Your task is to transcribe all the entries exactly, excluding pictures.
** Material for the task follows **
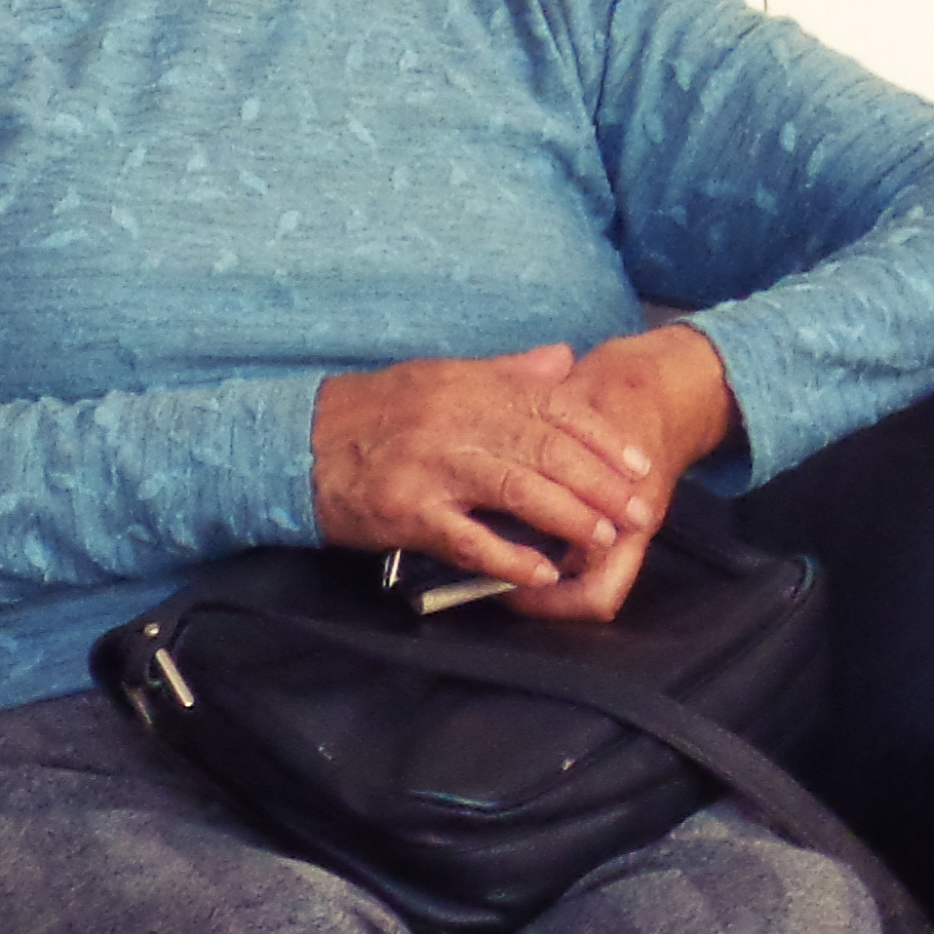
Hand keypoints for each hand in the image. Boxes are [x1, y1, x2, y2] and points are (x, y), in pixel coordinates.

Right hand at [309, 328, 733, 622]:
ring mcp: (429, 465)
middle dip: (600, 484)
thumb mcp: (438, 378)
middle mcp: (454, 419)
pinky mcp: (404, 510)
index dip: (602, 438)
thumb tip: (562, 360)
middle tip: (639, 510)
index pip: (554, 407)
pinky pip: (467, 536)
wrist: (294, 443)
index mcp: (467, 385)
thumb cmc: (371, 414)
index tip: (638, 464)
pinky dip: (508, 557)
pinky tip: (540, 572)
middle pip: (546, 450)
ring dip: (568, 518)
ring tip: (603, 539)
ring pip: (517, 489)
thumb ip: (504, 374)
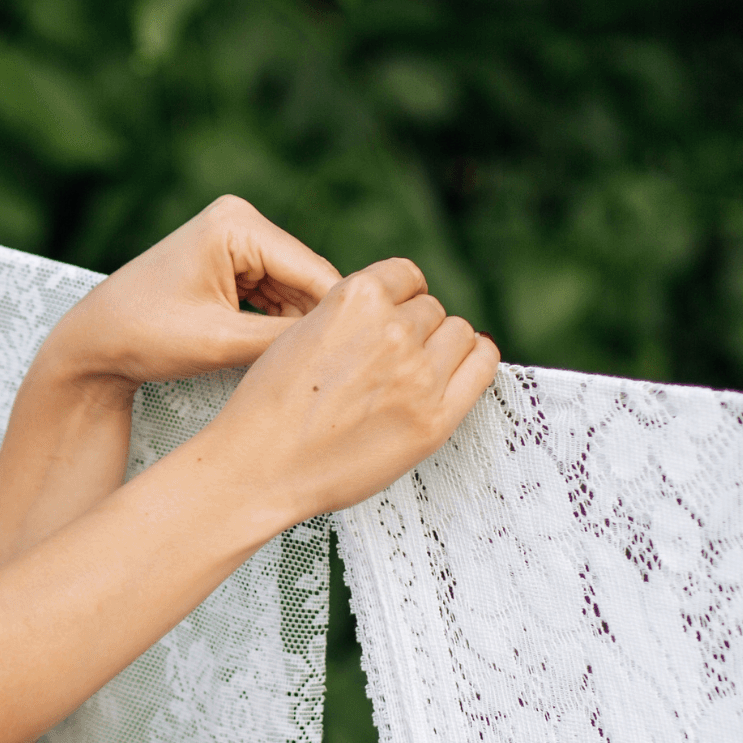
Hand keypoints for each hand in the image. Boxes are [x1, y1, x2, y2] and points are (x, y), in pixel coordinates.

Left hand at [36, 196, 342, 391]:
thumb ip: (285, 341)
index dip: (339, 317)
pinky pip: (274, 294)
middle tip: (341, 371)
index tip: (365, 358)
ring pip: (294, 290)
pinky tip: (281, 357)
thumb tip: (344, 345)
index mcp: (237, 224)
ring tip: (310, 369)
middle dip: (318, 323)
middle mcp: (240, 219)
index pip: (313, 271)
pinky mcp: (230, 260)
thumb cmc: (144, 337)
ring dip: (299, 327)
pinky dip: (279, 325)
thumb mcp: (221, 343)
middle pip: (307, 279)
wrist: (92, 341)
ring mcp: (234, 238)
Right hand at [187, 258, 499, 524]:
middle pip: (431, 309)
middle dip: (413, 328)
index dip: (397, 297)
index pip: (406, 275)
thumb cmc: (271, 405)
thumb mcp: (302, 331)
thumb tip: (399, 307)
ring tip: (414, 372)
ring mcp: (418, 376)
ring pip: (458, 333)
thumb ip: (351, 313)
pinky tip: (459, 369)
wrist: (259, 467)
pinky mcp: (434, 419)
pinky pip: (483, 364)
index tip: (389, 317)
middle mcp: (392, 331)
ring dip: (441, 346)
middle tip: (388, 359)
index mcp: (355, 298)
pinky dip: (476, 359)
** End of Material for the task **
**Response to this task**
Hand keypoints for each hand in the image. Boxes are [x1, y1, x2, y2] and points are (x, y), in pixel coordinates.

Right hand at [309, 328, 733, 622]:
ring mcp: (429, 465)
middle dip: (600, 484)
thumb mcp: (438, 378)
middle mcp: (454, 419)
pinky mcp: (404, 510)
index dip: (602, 438)
thumb tip: (562, 360)
middle tip: (639, 510)
index pip: (554, 407)
pinky pip: (467, 536)
wrist: (294, 443)
index mcp: (467, 385)
thumb cmc: (371, 414)
index tip: (638, 464)
pinky dip: (508, 557)
pinky tip: (540, 572)
middle pip: (546, 450)
ring dip: (568, 518)
ring tip: (603, 539)
ring pip: (517, 489)
thumb ip: (504, 374)
Hand keypoints for each hand in the image. Boxes are [x1, y1, x2, y2] and points are (x, y), in pixel coordinates.

Left hand at [36, 196, 342, 391]:
thumb ip: (285, 341)
index dip: (339, 317)
pinky pip: (274, 294)
middle tip: (341, 371)
index tip: (365, 358)
ring pip: (294, 290)
pinky tip: (281, 357)
thumb tip: (344, 345)
index mcp: (237, 224)
ring tip: (310, 369)
middle dip: (318, 323)
middle mcp: (240, 219)
index pip: (313, 271)
pinky mcp: (230, 260)
thumb cmc: (144, 337)
ring dip: (299, 327)
pinky dip: (279, 325)
thumb mcp: (221, 343)
middle pip: (307, 279)
wrist: (92, 341)
ring mcp: (234, 238)
Right hand at [187, 258, 499, 524]:
middle pip: (431, 309)
middle dip: (413, 328)
index dip: (397, 297)
index pip: (406, 275)
thumb cmc: (271, 405)
thumb mcp: (302, 331)
thumb tip: (399, 307)
ring tip: (414, 372)
ring mcp: (418, 376)
ring pip: (458, 333)
thumb ip: (351, 313)
pinky tip: (459, 369)
wrist: (259, 467)
pinky mcp: (434, 419)
pinky pip: (483, 364)
index tip: (389, 317)
middle mcp: (392, 331)
ring dip: (441, 346)
middle tip: (388, 359)
index mcp: (355, 298)
pinky dip: (476, 359)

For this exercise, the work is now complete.